L'élévation est définie par la hauteur de chaque
point de la cornée, déterminée par rapport
à un niveau de référence situé sur la
sphère virtuelle qui épouserait le mieux la
cornée étudiée. La couleur code la hauteur :
bleu si le point cornéen se situe sous la
référence, rouge orangé s'il est au-dessus, vert
s'il est au même niveau. S'appuyant sur des exemples et des
illustrations, l'auteur montre que selon les cas, les couleurs
peuvent ou non coïncider avec celles de la carte
kératométrique de la même cornée. Avant
d'interpréter une image, il faut donc bien savoir à
quoi elle correspond. L'Orbscan (Bausch & Lomb) est un topographe
original qui permet en particulier de représenter la
topographie des faces antérieure et postérieure de la
cornée.
Désinsertion
du petit oblique : un traitement efficace des parésies du
grand oblique (Ocular Surg. 2001 ; 12(2) : 32-33, Alan Mulvihill
et al)
La plupart des parésies du grand oblique (GO) sont
congénitales, avec anomalies du muscle ou de son tendon. Elles
sont le plus souvent unilatérales. Celles qui sont acquises
sont souvent post-traumatiques, mais peuvent être dues à
une tumeur, une inflammation ou un anévrysme
intra-crânien. Elles peuvent provoquer : diplopie ou autre
trouble visuel, et attitude vicieuse de la tête.
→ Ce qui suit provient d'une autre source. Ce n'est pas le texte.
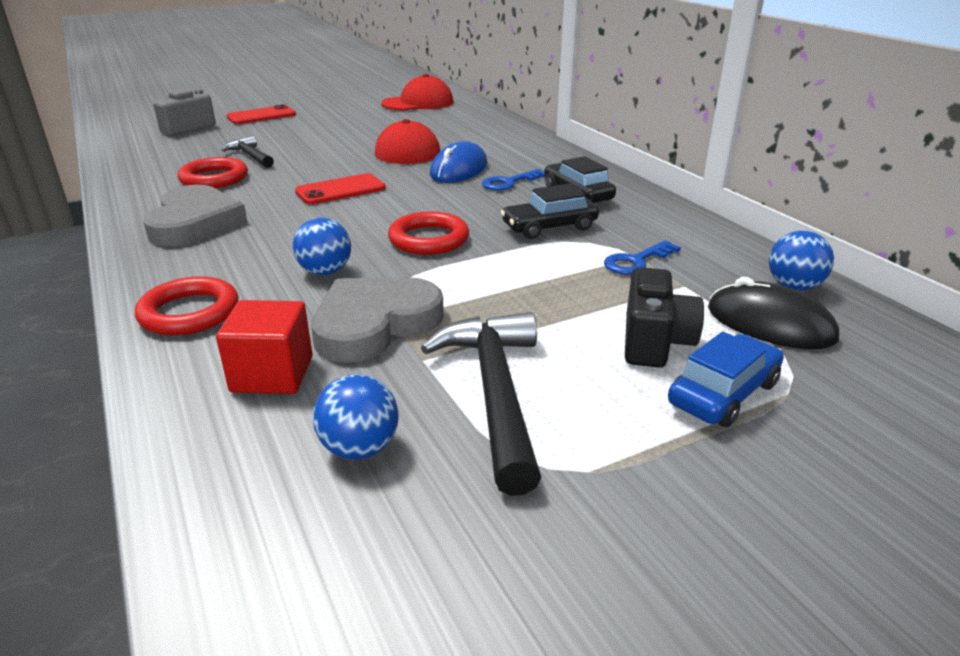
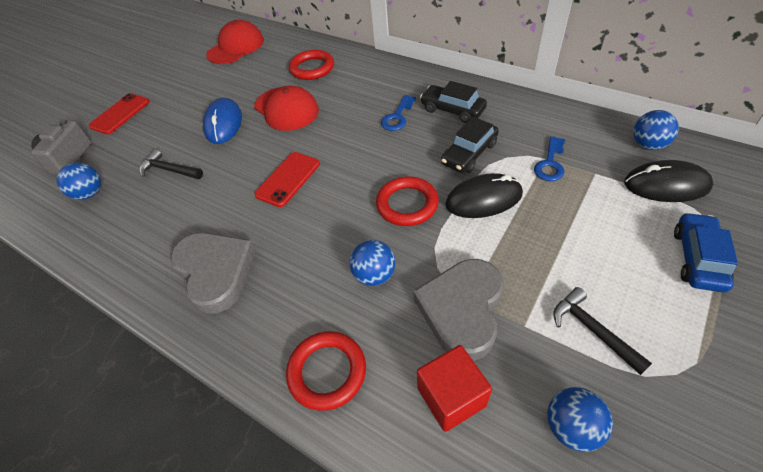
camera: 25 degrees left, 20 degrees up
red ring [178,157,248,188] -> red ring moved to [289,50,334,80]
black hammer [421,312,541,496] -> black hammer [553,287,652,375], size x0.58
blue mouse [430,141,487,183] -> blue mouse moved to [203,98,242,144]
black camera [625,267,704,368] -> none
none -> blue ball [57,162,101,200]
none -> black mouse [445,173,523,218]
Présentant 52 cas de patients opérés, les
auteurs pensent que la méthode de choix en première
intention est la désinsertion du petit oblique (PO), en
s'assurant en per-opératoire que toutes les fibres du muscle
sont sectionnées. Efficace, elle comporte peu de risque de
sur-correction, moins bien tolérée qu'une
sous-correction. Parks ayant observé des adhérences
post-opératoires, préférait
l'antéro-position du PO. Les autres méthodes sont
discutées : plicature du GO, recul du droit inférieur
contro-latéral, myectomie ou affaiblissement du PO.
Phakoémulsification
combinée à l'ablation de silicone par un capsulorhexis
postérieur (Réflexions ophtalmologiques 2001 ;
42(6) : 39-40, E. Frau et al)
Le silicone, utile dans certaines chirurgies rétiniennes
compliquées, est responsable dans près de 100% des cas
de l'apparition d'une cataracte. Il peut aussi provoquer un glaucome
ou une kératopathie en bandelettes. On conseille donc de
procéder à son ablation 3 à 6 mois après
la chirurgie. Si la rétine est à plat et qu'il ne
persiste ni traction vitréo-rétinienne ni membrane
épirétinienne, l'auteur propose une technique
combinée à la phakoémulsification, qui permet de
n'opérer qu'une fois le patient. Après
phakoémulsification classique, il réalise sous visqueux
un capsulorhexis postérieur de 3 à 4 mm, par lequel le
silicone est aspiré grâce à la pièce
à main (400 mmHg de vide et Débit de 40cc/min). Puis
l'implant, qui ne doit pas être en silicone, peut être
posé dans le sac capsulaire. Le seul problème est le
calcul d'implant en présence de silicone, pour lequel le
scanner hélicoïdal pourrait être utile.